Shane and Michelle Cole are ICU nurses at St. Patrick Hospital. Outside hospital hours, they’re a legend in the tight, small, brief world of Wednesdays. Michelle works as a substitute ring girl and Shane judges fights now while he recuperates from an injury. He has been one of the best, going right to the championship in Missoula last year where, after losing his final fight, he famously proposed to Michelle, his Ring Girl, down on one knee in the ring. The winner had to concede the spotlight and step aside. As Shane tells it, 3,000 people leaped to their feet with roars of congratulation. “I wanted it to be something we’d always remember,” he says, explaining how he planned the event meticulously for weeks. Even though he had been throwing up before the fight and even though he’d lost, he and his bride were embraced by their chosen family. Most of the older men managing and supporting the event come from “boxing families,” and most of the fighters have been boxing in one form or another since they were 6 or 8. Shane seems puzzled by the question, “Why do you box?” “It’s in you,” he says.

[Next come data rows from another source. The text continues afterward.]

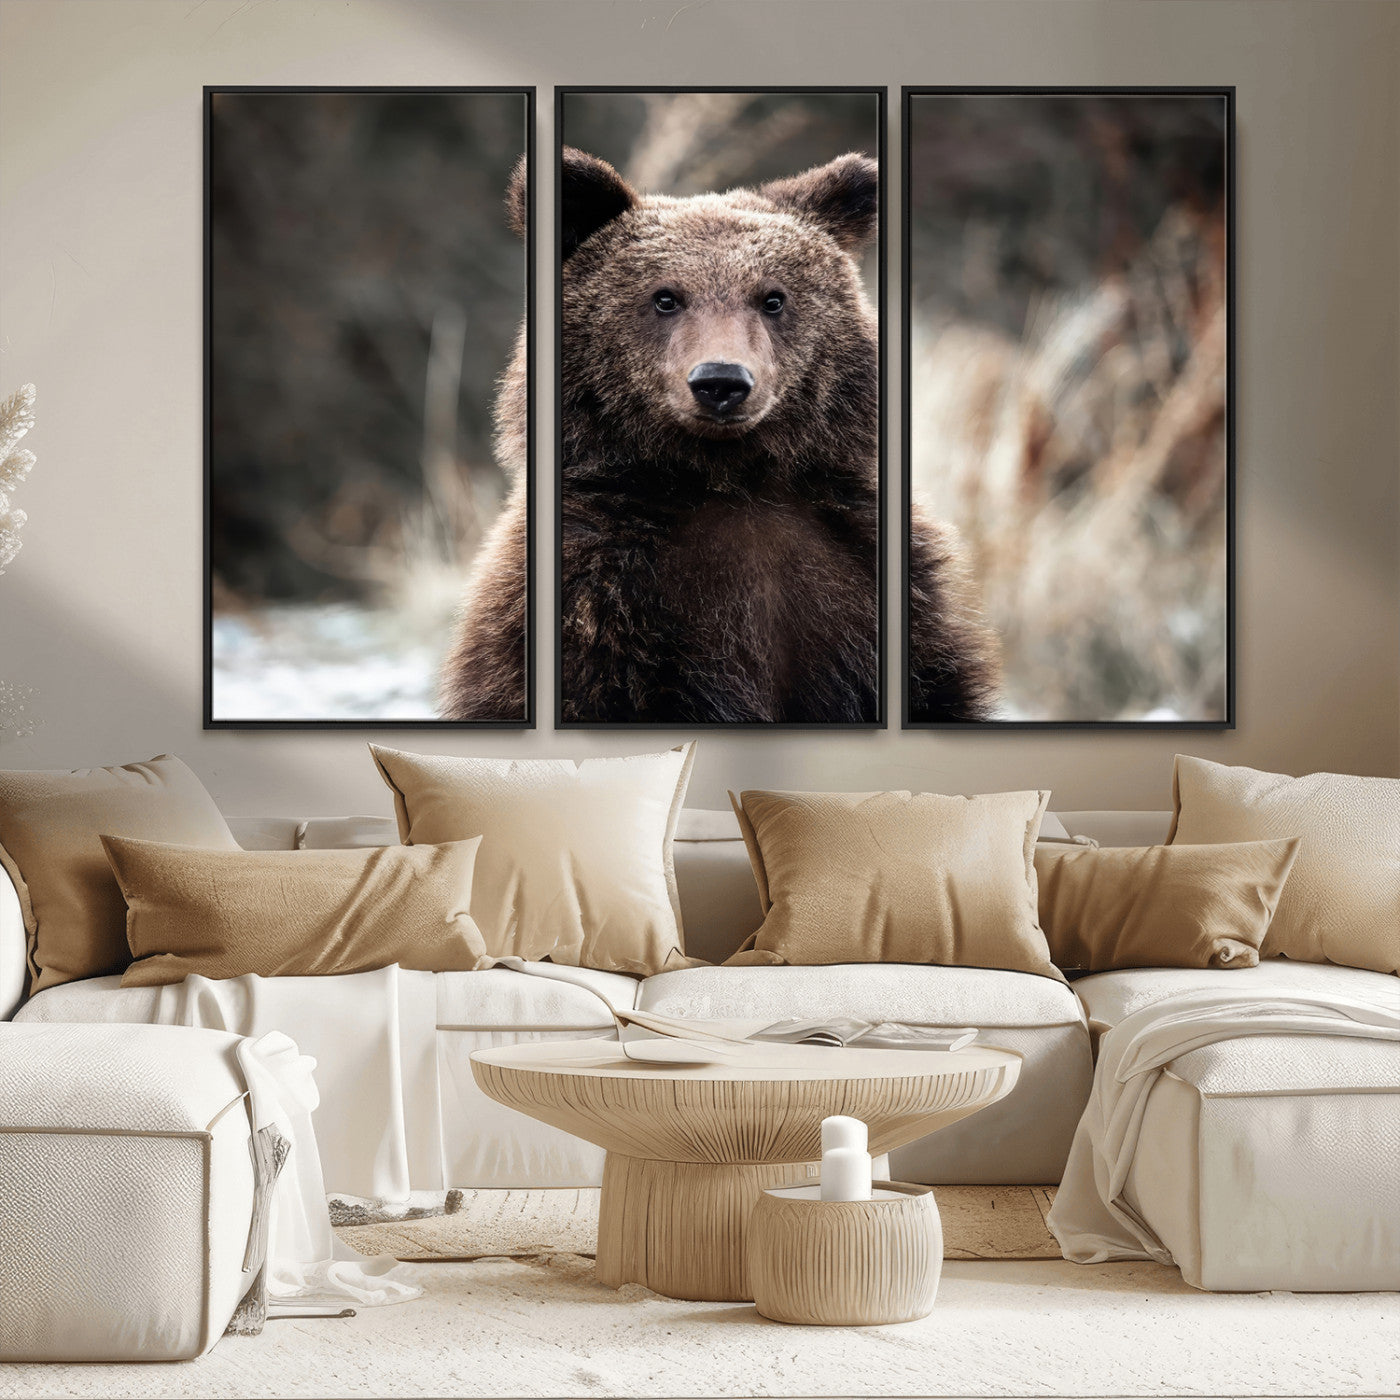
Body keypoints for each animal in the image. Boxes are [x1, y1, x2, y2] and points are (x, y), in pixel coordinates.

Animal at [439, 148, 998, 724]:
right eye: (665, 297)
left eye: (772, 298)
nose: (721, 381)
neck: (729, 478)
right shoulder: (599, 598)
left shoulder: (867, 577)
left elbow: (934, 685)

By the second time I return to the Wilma for boxing, I’m hungry for it. I can’t get the rush from my mind, and this time I want to be closer, drifting up in a haze to find myself clad in shorts and gloves in the center of the ring, the ref with his hand upon my shoulder. I can feel it. I feel the desire to interlock with my opponent, power coursing through my arms. It doesn’t feel aggressive or fearful, only primal. I hear the crowd but I’m not part of it, lost in my thoughts, waiting like Mia Farrow in Purple Rose of Cairo for someone to step down, take my hand and guide me into this dream.